**EXERCISE MATERIALS**
——

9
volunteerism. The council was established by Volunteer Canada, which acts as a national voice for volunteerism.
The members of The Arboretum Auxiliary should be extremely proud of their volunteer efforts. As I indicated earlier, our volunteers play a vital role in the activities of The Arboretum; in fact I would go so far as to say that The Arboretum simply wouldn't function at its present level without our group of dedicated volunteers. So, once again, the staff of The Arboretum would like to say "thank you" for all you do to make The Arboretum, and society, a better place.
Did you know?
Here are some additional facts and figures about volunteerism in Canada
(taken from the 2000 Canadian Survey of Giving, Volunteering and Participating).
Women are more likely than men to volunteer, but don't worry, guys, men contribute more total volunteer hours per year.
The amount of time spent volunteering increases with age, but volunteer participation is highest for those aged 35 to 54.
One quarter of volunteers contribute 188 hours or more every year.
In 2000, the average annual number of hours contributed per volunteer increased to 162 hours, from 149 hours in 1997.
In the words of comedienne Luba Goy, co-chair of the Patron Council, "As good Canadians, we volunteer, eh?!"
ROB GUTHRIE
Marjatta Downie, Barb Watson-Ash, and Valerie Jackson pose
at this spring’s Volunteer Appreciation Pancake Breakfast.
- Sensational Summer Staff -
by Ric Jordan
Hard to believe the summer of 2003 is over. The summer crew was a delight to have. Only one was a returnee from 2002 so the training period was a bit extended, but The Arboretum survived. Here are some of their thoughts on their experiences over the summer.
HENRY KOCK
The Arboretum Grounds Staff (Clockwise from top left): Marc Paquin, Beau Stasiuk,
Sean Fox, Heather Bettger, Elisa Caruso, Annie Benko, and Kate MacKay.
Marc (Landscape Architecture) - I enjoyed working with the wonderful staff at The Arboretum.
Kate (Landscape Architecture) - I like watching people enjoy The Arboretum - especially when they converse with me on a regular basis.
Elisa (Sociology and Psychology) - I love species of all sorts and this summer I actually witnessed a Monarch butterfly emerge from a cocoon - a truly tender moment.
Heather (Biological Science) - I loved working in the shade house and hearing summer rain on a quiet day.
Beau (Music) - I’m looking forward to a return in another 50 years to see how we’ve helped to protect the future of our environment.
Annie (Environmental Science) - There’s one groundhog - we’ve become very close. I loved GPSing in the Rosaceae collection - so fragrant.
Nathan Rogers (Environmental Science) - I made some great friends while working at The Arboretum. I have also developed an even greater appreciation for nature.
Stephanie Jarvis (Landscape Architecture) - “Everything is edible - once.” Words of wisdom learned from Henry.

——

**TO DO**
Restate the records from above exactly as they read.

**SOLUTION FOR THIS EXERCISE**
9
volunteerism. The council was established by Volunteer Canada, which acts as a national voice for volunteerism.
The members of The Arboretum Auxiliary should be extremely proud of their volunteer efforts. As I indicated earlier, our volunteers play a vital role in the activities of The Arboretum; in fact I would go so far as to say that The Arboretum simply wouldn't function at its present level without our group of dedicated volunteers. So, once again, the staff of The Arboretum would like to say "thank you" for all you do to make The Arboretum, and society, a better place.
Did you know?
Here are some additional facts and figures about volunteerism in Canada
(taken from the 2000 Canadian Survey of Giving, Volunteering and Participating).
Women are more likely than men to volunteer, but don't worry, guys, men contribute more total volunteer hours per year.
The amount of time spent volunteering increases with age, but volunteer participation is highest for those aged 35 to 54.
One quarter of volunteers contribute 188 hours or more every year.
In 2000, the average annual number of hours contributed per volunteer increased to 162 hours, from 149 hours in 1997.
In the words of comedienne Luba Goy, co-chair of the Patron Council, "As good Canadians, we volunteer, eh?!"
ROB GUTHRIE
Marjatta Downie, Barb Watson-Ash, and Valerie Jackson pose
at this spring’s Volunteer Appreciation Pancake Breakfast.
- Sensational Summer Staff -
by Ric Jordan
Hard to believe the summer of 2003 is over. The summer crew was a delight to have. Only one was a returnee from 2002 so the training period was a bit extended, but The Arboretum survived. Here are some of their thoughts on their experiences over the summer.
HENRY KOCK
The Arboretum Grounds Staff (Clockwise from top left): Marc Paquin, Beau Stasiuk,
Sean Fox, Heather Bettger, Elisa Caruso, Annie Benko, and Kate MacKay.
Marc (Landscape Architecture) - I enjoyed working with the wonderful staff at The Arboretum.
Kate (Landscape Architecture) - I like watching people enjoy The Arboretum - especially when they converse with me on a regular basis.
Elisa (Sociology and Psychology) - I love species of all sorts and this summer I actually witnessed a Monarch butterfly emerge from a cocoon - a truly tender moment.
Heather (Biological Science) - I loved working in the shade house and hearing summer rain on a quiet day.
Beau (Music) - I’m looking forward to a return in another 50 years to see how we’ve helped to protect the future of our environment.
Annie (Environmental Science) - There’s one groundhog - we’ve become very close. I loved GPSing in the Rosaceae collection - so fragrant.
Nathan Rogers (Environmental Science) - I made some great friends while working at The Arboretum. I have also developed an even greater appreciation for nature.
Stephanie Jarvis (Landscape Architecture) - “Everything is edible - once.” Words of wisdom learned from Henry.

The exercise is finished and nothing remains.